Passage given

————————

The 1994 Chinese Jia-A League season is the inaugural season of professional association football and the 33rd top-tier overall league season held in China. The league was expanded to twelve teams and  started on April 17, 1994 and ended on November 13 with Dalian Wanda winning the championship.

Overview
By the start of the 1994 league season the Chinese Football Association had been demanding full professionalism since 1992, this meant that private businesses were allowed to own or sponsor football clubs for the first time. The Chinese FA would also sell the television rights to CCTV for 450,000 Yuan and gain sponsorship for the league from Marlboro. Clubs were awarded with a 700,000 Yuan season appearance fee which saw the average monthly players wages jump up significantly from 100 Dollars to 2000 Dollars. With better wages clubs could now transfer professional foreign players except for Bayi who because they're part of the People's Liberation Army had to have active military members. The league was also expanded to twelve teams compared to eight from the previous season, while the four teams promoted came from the 1992 Chinese Jia-A League league season because there was no promotion or relegation held in the 1993 Chinese Jia-A League league season. By the end of the season Dalian Wanda won their first ever  championship while Shenyang Liuyao and Jiangsu Maint were relegated at the end of the season.

————————

Collected data

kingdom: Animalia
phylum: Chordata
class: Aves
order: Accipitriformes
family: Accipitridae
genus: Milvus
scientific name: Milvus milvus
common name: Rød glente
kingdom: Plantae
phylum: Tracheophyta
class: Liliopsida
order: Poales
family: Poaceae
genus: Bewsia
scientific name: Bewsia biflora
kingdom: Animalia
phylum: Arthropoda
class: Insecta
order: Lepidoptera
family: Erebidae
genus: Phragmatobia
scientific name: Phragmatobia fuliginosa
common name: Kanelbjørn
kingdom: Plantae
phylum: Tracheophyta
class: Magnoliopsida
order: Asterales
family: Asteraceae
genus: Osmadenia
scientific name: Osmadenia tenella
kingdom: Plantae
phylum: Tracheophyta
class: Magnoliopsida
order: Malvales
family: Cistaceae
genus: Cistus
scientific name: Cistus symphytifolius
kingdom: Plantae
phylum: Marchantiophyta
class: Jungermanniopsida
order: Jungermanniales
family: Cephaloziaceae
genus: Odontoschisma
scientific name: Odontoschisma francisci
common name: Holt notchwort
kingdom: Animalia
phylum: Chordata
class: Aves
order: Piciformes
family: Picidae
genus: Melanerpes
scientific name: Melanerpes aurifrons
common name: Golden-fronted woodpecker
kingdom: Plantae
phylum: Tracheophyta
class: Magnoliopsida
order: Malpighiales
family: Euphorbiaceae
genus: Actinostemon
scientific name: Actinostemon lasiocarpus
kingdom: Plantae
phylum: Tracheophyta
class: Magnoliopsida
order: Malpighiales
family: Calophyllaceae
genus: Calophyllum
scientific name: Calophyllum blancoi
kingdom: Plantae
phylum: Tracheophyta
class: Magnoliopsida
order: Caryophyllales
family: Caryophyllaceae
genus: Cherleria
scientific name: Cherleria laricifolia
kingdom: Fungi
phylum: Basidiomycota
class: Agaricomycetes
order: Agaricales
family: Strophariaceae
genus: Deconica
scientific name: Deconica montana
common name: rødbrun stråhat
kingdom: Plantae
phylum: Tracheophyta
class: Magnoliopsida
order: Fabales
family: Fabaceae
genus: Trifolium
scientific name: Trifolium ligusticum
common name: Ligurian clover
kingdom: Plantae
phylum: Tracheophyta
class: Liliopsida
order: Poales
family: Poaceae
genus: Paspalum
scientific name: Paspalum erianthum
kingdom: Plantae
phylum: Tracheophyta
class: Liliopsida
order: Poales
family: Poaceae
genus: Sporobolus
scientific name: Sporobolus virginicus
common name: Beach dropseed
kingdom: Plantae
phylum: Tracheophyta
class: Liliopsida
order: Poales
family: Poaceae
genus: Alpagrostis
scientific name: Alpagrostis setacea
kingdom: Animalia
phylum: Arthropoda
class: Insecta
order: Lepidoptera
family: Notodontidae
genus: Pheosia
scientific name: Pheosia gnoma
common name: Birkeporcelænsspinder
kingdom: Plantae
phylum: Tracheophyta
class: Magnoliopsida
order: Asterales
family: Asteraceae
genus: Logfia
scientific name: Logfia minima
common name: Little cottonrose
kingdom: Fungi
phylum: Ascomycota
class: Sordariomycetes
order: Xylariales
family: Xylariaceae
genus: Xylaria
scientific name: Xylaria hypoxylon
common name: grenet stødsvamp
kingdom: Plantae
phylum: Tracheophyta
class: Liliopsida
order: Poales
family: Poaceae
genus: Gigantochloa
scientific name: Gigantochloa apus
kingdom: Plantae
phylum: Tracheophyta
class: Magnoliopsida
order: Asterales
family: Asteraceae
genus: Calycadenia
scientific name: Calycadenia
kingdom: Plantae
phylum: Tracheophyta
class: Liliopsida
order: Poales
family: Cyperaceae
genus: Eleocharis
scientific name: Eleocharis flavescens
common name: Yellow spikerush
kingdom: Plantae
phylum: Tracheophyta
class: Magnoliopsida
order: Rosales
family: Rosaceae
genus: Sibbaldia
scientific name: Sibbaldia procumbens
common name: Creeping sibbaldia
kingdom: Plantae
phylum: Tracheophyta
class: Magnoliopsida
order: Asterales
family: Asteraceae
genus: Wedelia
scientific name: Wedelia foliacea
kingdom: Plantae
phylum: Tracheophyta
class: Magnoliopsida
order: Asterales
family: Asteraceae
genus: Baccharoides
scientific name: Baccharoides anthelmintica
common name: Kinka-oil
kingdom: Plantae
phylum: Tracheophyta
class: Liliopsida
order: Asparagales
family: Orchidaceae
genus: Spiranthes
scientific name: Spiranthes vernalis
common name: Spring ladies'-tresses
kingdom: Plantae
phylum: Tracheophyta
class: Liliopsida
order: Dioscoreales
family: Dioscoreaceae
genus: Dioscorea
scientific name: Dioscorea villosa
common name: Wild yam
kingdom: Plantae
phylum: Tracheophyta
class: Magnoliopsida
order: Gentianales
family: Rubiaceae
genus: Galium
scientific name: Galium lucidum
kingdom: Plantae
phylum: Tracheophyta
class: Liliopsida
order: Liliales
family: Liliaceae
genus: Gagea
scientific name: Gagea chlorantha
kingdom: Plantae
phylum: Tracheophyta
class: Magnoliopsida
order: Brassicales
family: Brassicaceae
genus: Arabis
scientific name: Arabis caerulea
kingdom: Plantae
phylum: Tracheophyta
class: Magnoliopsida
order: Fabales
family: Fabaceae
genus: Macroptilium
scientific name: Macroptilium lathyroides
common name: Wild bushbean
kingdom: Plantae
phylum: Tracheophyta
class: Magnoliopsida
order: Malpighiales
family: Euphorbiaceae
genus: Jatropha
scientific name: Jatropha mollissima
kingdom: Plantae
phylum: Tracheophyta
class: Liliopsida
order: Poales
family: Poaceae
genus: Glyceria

————————

Answer these questions using the passage on the 1994 Chinese Jia-A League season:
1. On what date did the 1994 season start?
2. For how much did the Chinese FA sell the television rights to CCTV?
3. Which two teams were relegated at the end of the season?
This data stands apart from the text above it.

Expected output
1. April 17, 1994
2. 450,000 Yuan
3. Shenyang Liuyao and Jiangsu Maint